Federal officials, community leaders and researchers are gathering in St. Louis this week to discuss a key component of the Justice Department’s plan to combat violence in the U.S: community violence intervention and prevention programs.
“We are funding programs that interrupt patterns of violence before they occur, and we are supporting initiatives that expand opportunities in communities most burdened by that violence,” Attorney General Merrick Garland said Thursday.
What is community violence intervention?
Community violence intervention is one of the four parts of the Justice Department’s plan to reduce violent crime in the U.S., as laid out in May 2021.
“This is the largest targeted federal investment in these strategies in history,” Amy Solomon, a department official, said Wednesday.
Community violence intervention looks different in every jurisdiction but ultimately focuses on investing in community infrastructure to expand a community’s ability to address local public safety challenges and prevent gun violence, as a “complement to law enforcement,” Solomon said.
“For too long, our society has looked to law enforcement alone to solve the problem of violence in our communities. We ask police to resolve deep, complex social challenges, primarily with the blunt instruments of arrest and incarceration,” Gupta said.

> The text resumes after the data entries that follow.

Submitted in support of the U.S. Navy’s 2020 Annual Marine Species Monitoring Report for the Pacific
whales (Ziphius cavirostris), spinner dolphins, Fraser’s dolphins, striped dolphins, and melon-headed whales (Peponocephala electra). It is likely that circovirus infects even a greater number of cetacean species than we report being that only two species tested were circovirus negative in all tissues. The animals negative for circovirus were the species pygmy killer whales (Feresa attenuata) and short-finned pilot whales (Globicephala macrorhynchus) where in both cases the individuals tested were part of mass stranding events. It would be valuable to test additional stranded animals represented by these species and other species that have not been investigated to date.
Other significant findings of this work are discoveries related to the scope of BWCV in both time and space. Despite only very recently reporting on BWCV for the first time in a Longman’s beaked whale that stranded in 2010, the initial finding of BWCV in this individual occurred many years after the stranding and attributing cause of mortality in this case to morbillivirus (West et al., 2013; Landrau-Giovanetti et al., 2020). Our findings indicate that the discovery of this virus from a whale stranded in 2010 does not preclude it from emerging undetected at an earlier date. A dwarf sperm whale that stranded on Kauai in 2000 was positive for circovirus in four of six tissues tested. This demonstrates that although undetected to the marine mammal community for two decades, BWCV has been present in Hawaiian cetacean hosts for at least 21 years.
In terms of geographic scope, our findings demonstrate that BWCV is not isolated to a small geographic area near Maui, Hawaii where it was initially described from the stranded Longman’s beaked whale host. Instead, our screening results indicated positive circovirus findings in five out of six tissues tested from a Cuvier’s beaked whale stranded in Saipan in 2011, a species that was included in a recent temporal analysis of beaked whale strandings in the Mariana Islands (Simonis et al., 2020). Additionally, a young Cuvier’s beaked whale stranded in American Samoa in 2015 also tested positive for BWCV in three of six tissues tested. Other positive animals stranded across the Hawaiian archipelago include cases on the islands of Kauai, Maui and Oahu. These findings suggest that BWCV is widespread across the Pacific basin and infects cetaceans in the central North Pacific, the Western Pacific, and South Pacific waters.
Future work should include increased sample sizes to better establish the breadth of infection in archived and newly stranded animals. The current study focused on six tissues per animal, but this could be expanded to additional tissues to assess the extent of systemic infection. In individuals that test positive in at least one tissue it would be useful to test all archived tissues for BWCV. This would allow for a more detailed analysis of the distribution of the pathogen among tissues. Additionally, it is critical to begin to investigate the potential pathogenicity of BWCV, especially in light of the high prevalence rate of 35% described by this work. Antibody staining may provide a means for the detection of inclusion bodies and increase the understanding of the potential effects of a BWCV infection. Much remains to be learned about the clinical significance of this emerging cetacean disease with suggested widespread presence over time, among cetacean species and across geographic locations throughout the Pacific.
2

She added: “The problem of violence, including gun violence, is not a series of isolated events but so often the culmination of longstanding unmet needs in our communities.”
What does community violence intervention look like in practice?
The federal initiative aims to reach people at the highest risk of engaging in or becoming victims of violence and providing them with services, Solomon said. Many interventions are based in places like hospitals, health facilities, schools and other community spaces.
Under the initiative, three organizations – the Local Initiatives Support Corp., Metropolitan Family Services and the Latino Coalition for Community Leadership – will assist smaller community organizations, and a central resource hub will offer free training and technical assistance.
The Justice Department is expected to announce an additional $100 million in funding under the Community Violence Intervention and Prevention Initiative and solicit new grantees for 2023 in the coming weeks, Garland said.
Meanwhile, the Justice Department on Tuesday announced $231 million in 49 awards to states, territories and Washington, D.C., to fund state crisis intervention court proceedings, including extreme risk protection order programs to keep firearms out of the hands of people who pose a risk to themselves or others.